ASSIGNED TASK> Copy out each line of the data below in which "points" appears.

======

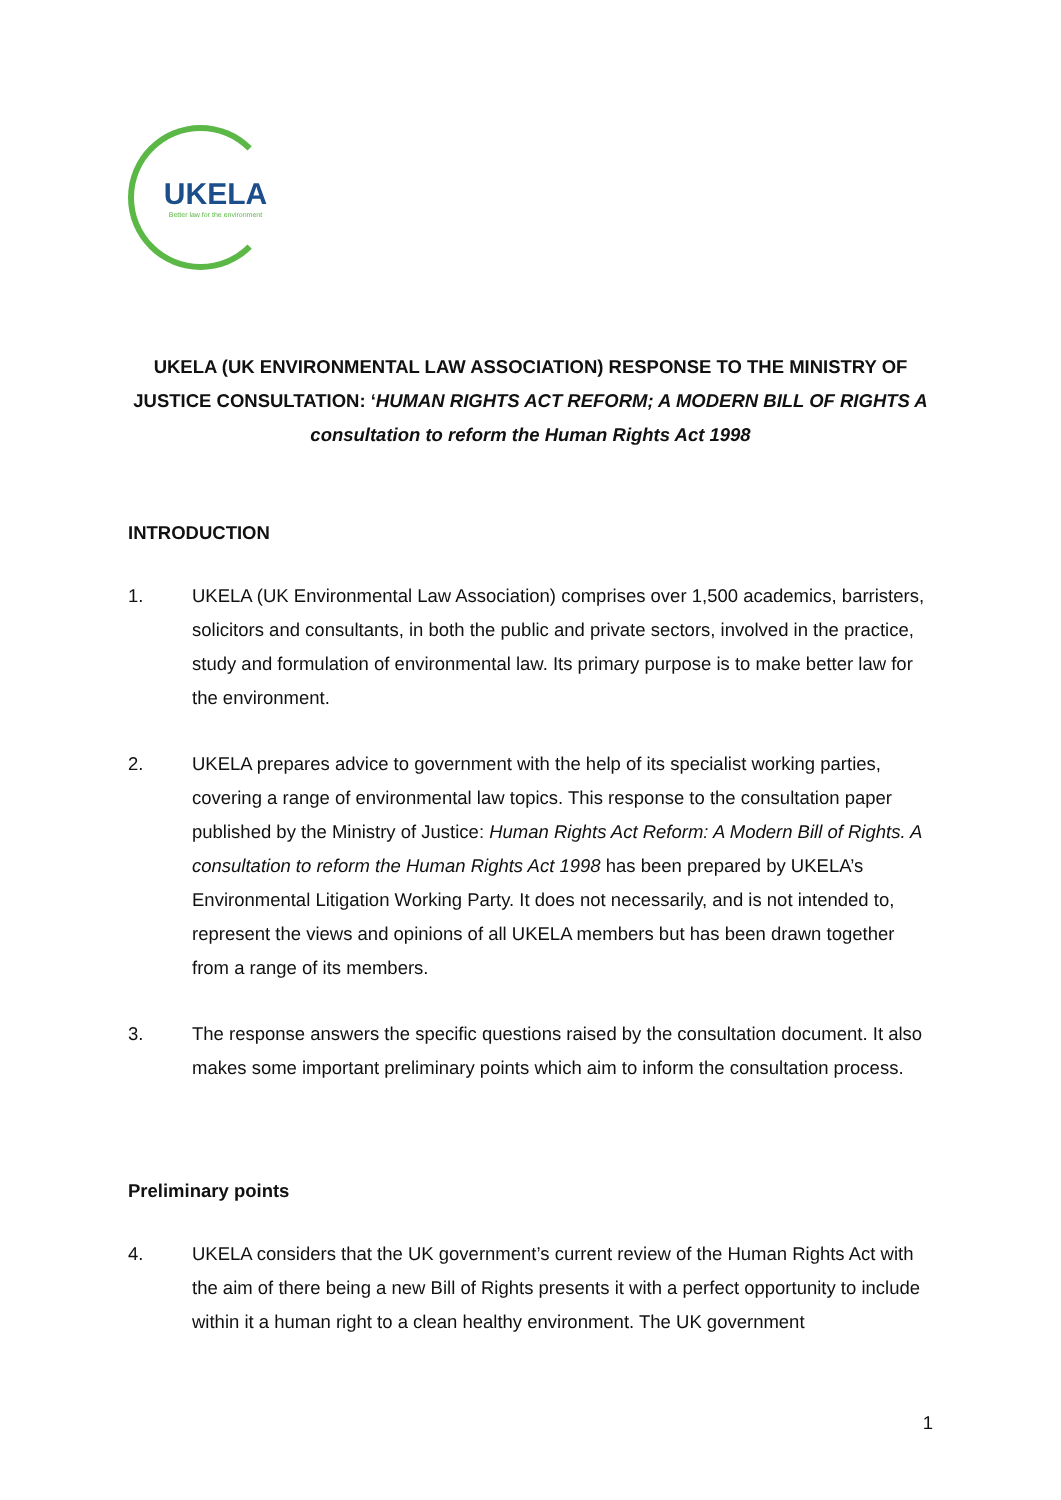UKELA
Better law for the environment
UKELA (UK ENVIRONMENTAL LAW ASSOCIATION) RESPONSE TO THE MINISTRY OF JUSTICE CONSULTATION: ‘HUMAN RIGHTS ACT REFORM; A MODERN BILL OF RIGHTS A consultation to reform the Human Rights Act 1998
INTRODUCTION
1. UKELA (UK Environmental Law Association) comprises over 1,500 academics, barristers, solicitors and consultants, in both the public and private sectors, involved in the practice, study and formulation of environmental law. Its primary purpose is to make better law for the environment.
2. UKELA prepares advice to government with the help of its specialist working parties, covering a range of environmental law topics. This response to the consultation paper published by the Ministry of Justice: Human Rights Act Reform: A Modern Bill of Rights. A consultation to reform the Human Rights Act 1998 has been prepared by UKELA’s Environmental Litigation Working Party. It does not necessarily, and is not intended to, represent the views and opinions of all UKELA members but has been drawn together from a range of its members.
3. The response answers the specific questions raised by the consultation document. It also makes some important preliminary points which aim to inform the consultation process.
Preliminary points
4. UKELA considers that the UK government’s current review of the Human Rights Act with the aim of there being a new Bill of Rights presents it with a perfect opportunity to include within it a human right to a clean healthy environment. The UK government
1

======

YOUR SOLUTION>
3. The response answers the specific questions raised by the consultation document. It also makes some important preliminary points which aim to inform the consultation process.
Preliminary points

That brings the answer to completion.